§ **What the exercise asks**:
Though the entries hold pictures, only their text should be duplicated, exactly and in full.

START Records supplied

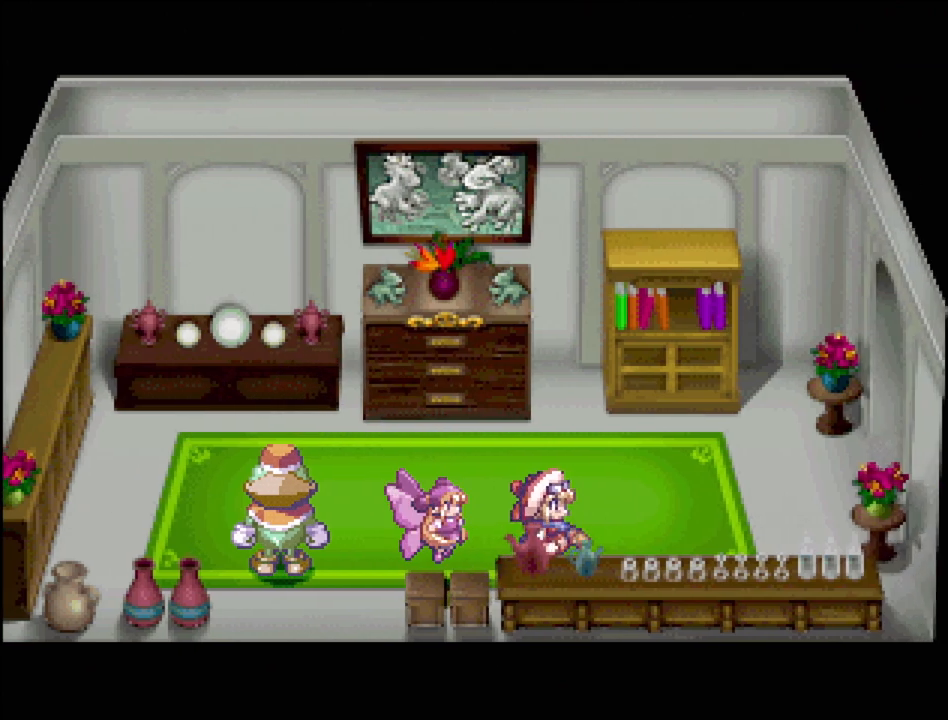
{"buttons": [], "events": [[50, "DPAD_DOWN", "down"], [67, "DPAD_RIGHT", "up"], [167, "CROSS", "down"], [183, "DPAD_DOWN", "up"], [317, "CROSS", "up"]]}
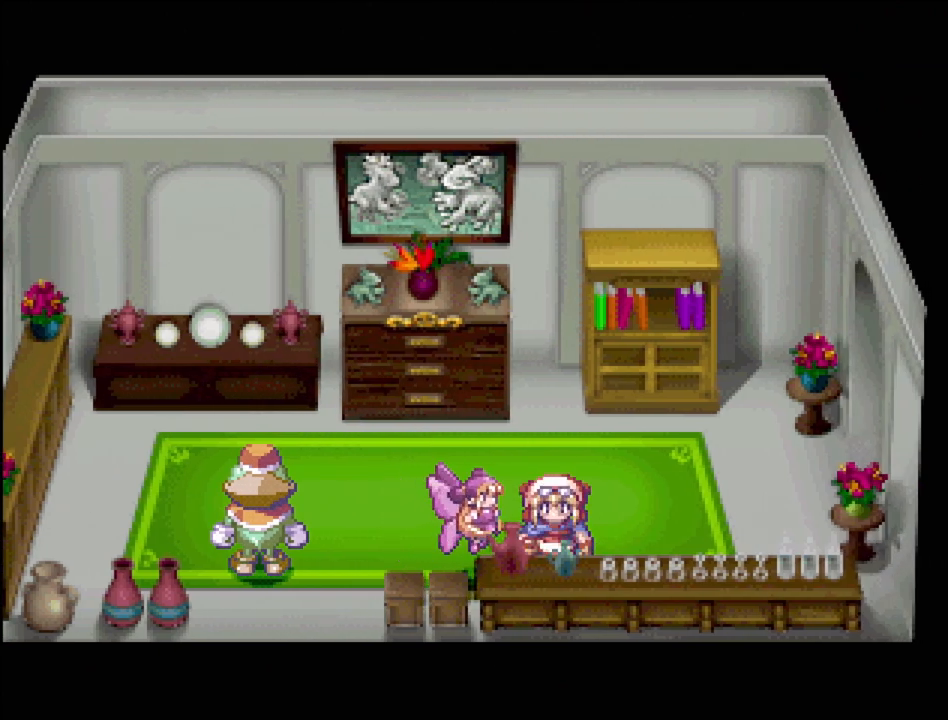
{"buttons": ["CROSS"], "events": [[33, "DPAD_RIGHT", "down"], [100, "TRIANGLE", "down"], [250, "DPAD_DOWN", "down"], [300, "DPAD_RIGHT", "up"], [300, "TRIANGLE", "up"], [417, "CROSS", "down"], [450, "DPAD_DOWN", "up"]]}
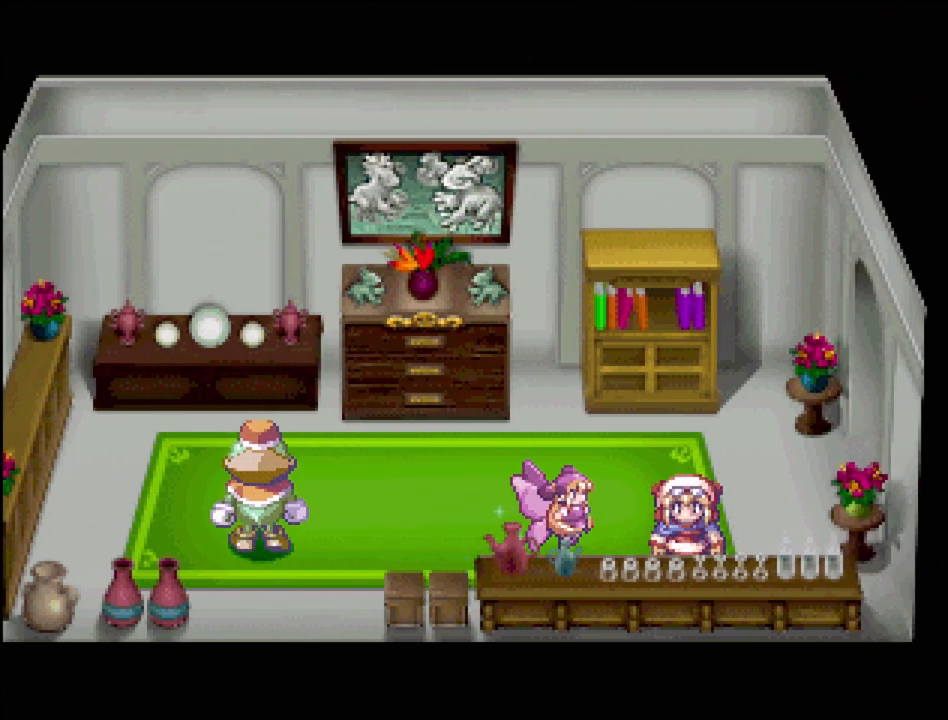
{"buttons": ["DPAD_DOWN"], "events": [[83, "CROSS", "up"], [217, "DPAD_RIGHT", "down"], [217, "TRIANGLE", "down"], [433, "TRIANGLE", "up"], [450, "DPAD_DOWN", "down"], [467, "DPAD_RIGHT", "up"]]}
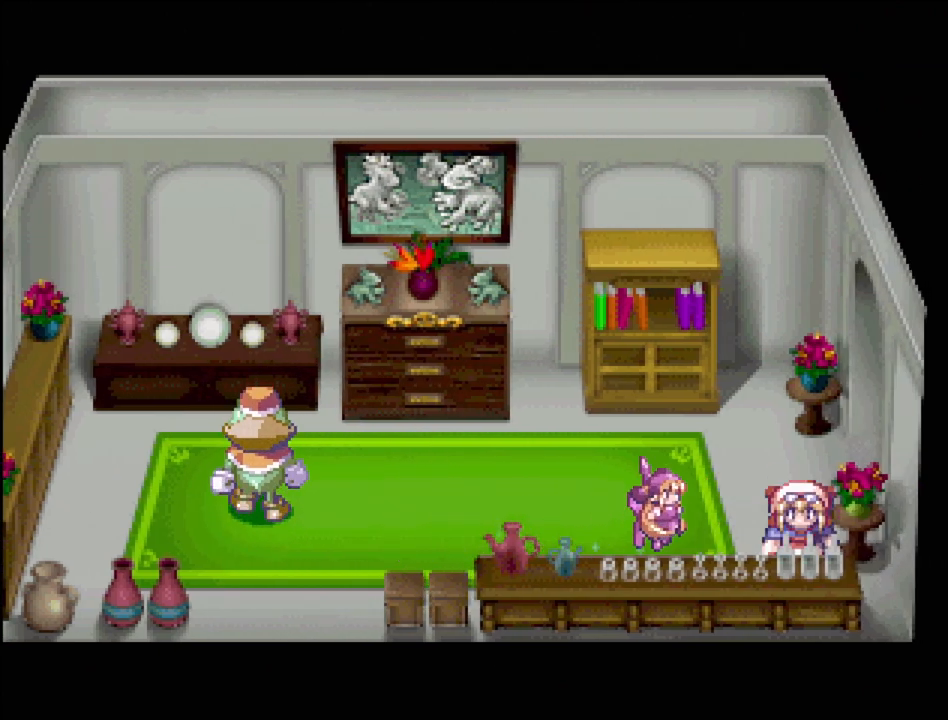
{"buttons": ["CROSS", "DPAD_RIGHT"], "events": [[83, "CROSS", "down"], [133, "DPAD_DOWN", "up"], [200, "CROSS", "up"], [367, "DPAD_RIGHT", "down"], [467, "CROSS", "down"]]}
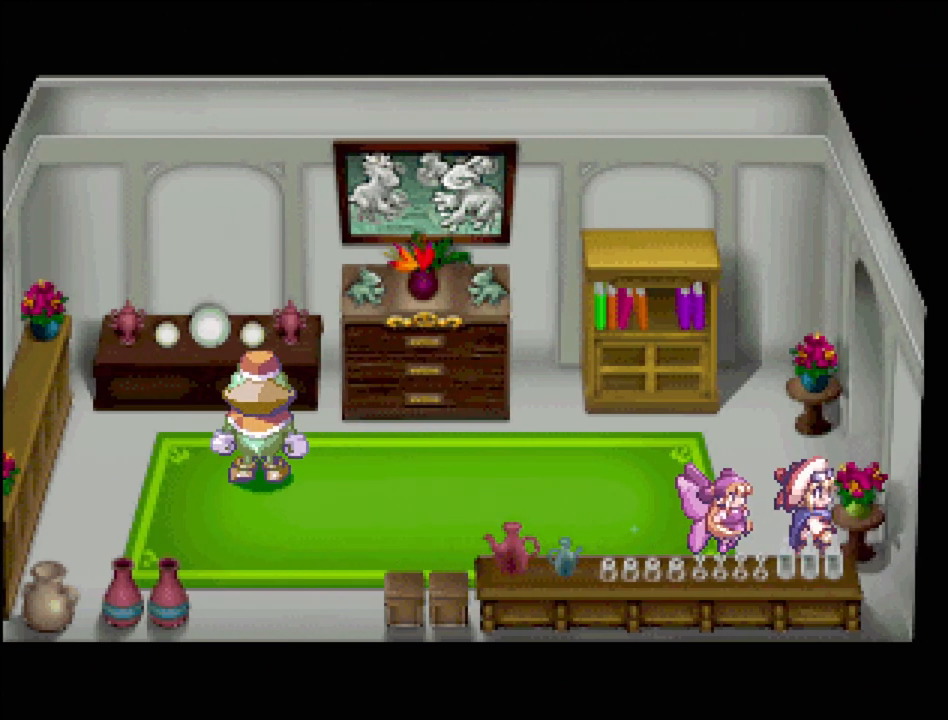
{"buttons": ["DPAD_UP"], "events": [[17, "DPAD_RIGHT", "up"], [100, "CROSS", "up"], [233, "CROSS", "down"], [350, "CROSS", "up"], [450, "DPAD_UP", "down"]]}
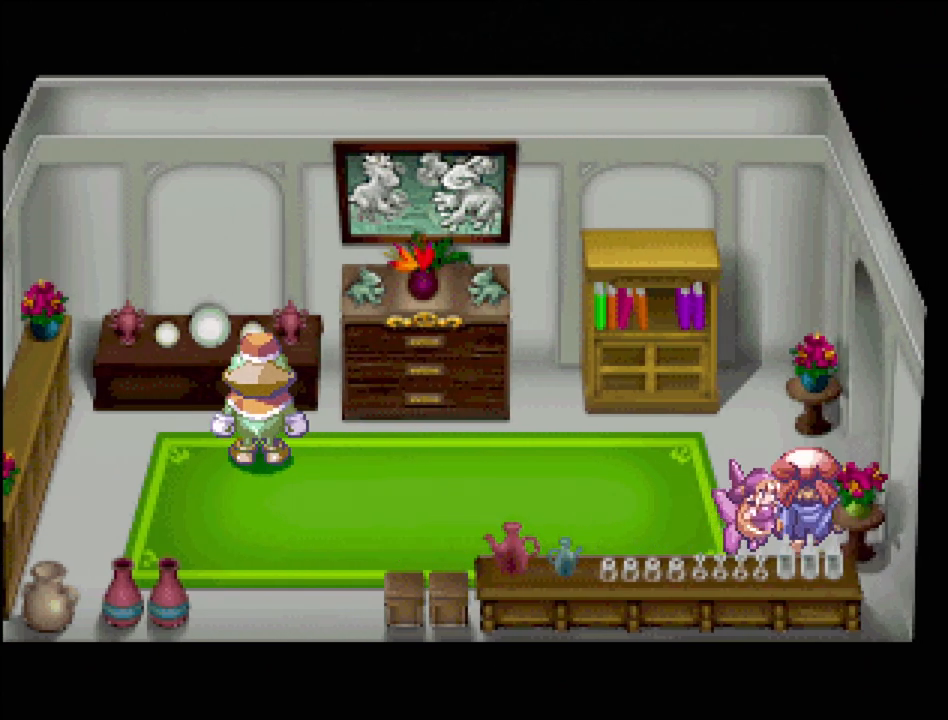
{"buttons": ["CROSS"], "events": [[150, "TRIANGLE", "down"], [333, "TRIANGLE", "up"], [433, "CROSS", "down"], [467, "DPAD_UP", "up"]]}
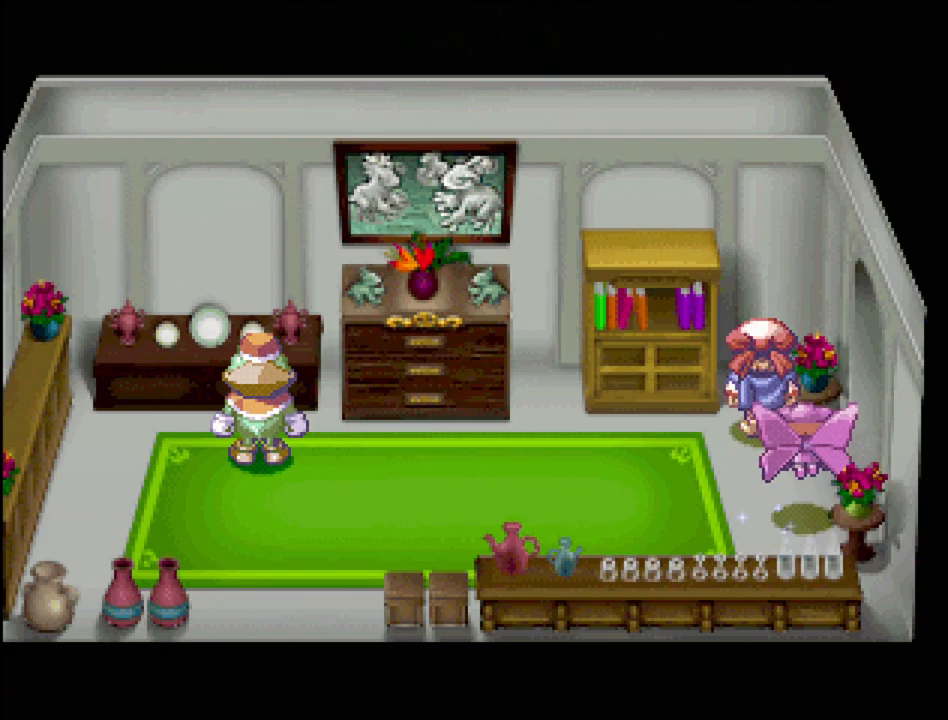
{"buttons": [], "events": [[67, "CROSS", "up"], [167, "DPAD_RIGHT", "down"], [300, "DPAD_RIGHT", "up"]]}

END Records supplied

§ **Solution**:
{"buttons": [], "events": [[50, "DPAD_DOWN", "down"], [67, "DPAD_RIGHT", "up"], [167, "CROSS", "down"], [183, "DPAD_DOWN", "up"], [317, "CROSS", "up"]]}
{"buttons": ["CROSS"], "events": [[33, "DPAD_RIGHT", "down"], [100, "TRIANGLE", "down"], [250, "DPAD_DOWN", "down"], [300, "DPAD_RIGHT", "up"], [300, "TRIANGLE", "up"], [417, "CROSS", "down"], [450, "DPAD_DOWN", "up"]]}
{"buttons": ["DPAD_DOWN"], "events": [[83, "CROSS", "up"], [217, "DPAD_RIGHT", "down"], [217, "TRIANGLE", "down"], [433, "TRIANGLE", "up"], [450, "DPAD_DOWN", "down"], [467, "DPAD_RIGHT", "up"]]}
{"buttons": ["CROSS", "DPAD_RIGHT"], "events": [[83, "CROSS", "down"], [133, "DPAD_DOWN", "up"], [200, "CROSS", "up"], [367, "DPAD_RIGHT", "down"], [467, "CROSS", "down"]]}
{"buttons": ["DPAD_UP"], "events": [[17, "DPAD_RIGHT", "up"], [100, "CROSS", "up"], [233, "CROSS", "down"], [350, "CROSS", "up"], [450, "DPAD_UP", "down"]]}
{"buttons": ["CROSS"], "events": [[150, "TRIANGLE", "down"], [333, "TRIANGLE", "up"], [433, "CROSS", "down"], [467, "DPAD_UP", "up"]]}
{"buttons": [], "events": [[67, "CROSS", "up"], [167, "DPAD_RIGHT", "down"], [300, "DPAD_RIGHT", "up"]]}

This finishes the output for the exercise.